Bupivacaine HCl treats pain for about 6 to 8 hours, whereas liposomal bupivacaine works for multiple days. Unsurprisingly, the researchers found that patients who received liposomal bupivacaine following complex cytoreductive surgery required significantly fewer doses of intravenous opioids during the first and second postoperative days than those whose pain was managed with bupivacaine HCl. They also continued to use less opioids for the remainder of their hospitalization. The median stay was 5 days.
During the first day following surgery, 21.5% of the patients treated with liposomal bupivacaine required opioids, while 46.9% of patients who received bupivacaine HCI were given opioids to control pain. By day two, just 7.4% of patients treated with liposomal bupivacaine were given opioids compared with 27.2% in the other group.
Still, the researchers also found that the pain scores were the same between the two groups.
Similarly, when the researchers looked at opioid use among women who underwent staging laparotomy, they found that pain scores were similar between those who received liposomal bupivacaine and those who were given bupivacaine HCl. However, they also found that the cumulative opioid use didn’t differ between the two cohorts.

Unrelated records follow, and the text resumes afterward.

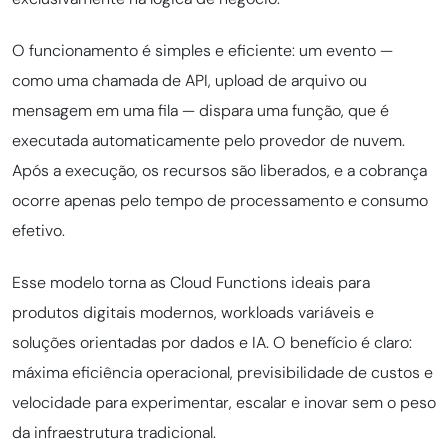
O funcionamento é simples e eficiente: um evento —
como uma chamada de API, upload de arquivo ou
mensagem em uma fila — dispara uma função, que é
executada automaticamente pelo provedor de nuvem.
Após a execução, os recursos são liberados, e a cobrança
ocorre apenas pelo tempo de processamento e consumo
efetivo.
Esse modelo torna as Cloud Functions ideais para
produtos digitais modernos, workloads variáveis e
soluções orientadas por dados e IA. O benefício é claro:
máxima eficiência operacional, previsibilidade de custos e
velocidade para experimentar, escalar e inovar sem o peso
da infraestrutura tradicional.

Still, the data pointed to a reduction in use of patient-controlled analgesia among those who were treated with liposomal bupivacaine (1.4% vs 8.3%, P=.05). This was also found among women who underwent cytoreductive surgeries, with 4.1% of the women treated with liposomal bupivacaine using patient-controlled analgesia compared with 33.3% of women in the control group.
The research is part of an ongoing post-operative approach at the Mayo Clinic to get patients eating, drinking, and walking faster. By limiting narcotic use, the researchers believe common adverse effects, such as constipation and nausea, are reduced, allowing for a speedier recovery.
Data from the Mayo Clinic study was presented during the annual meeting of the Society of Gynecologic Surgeons.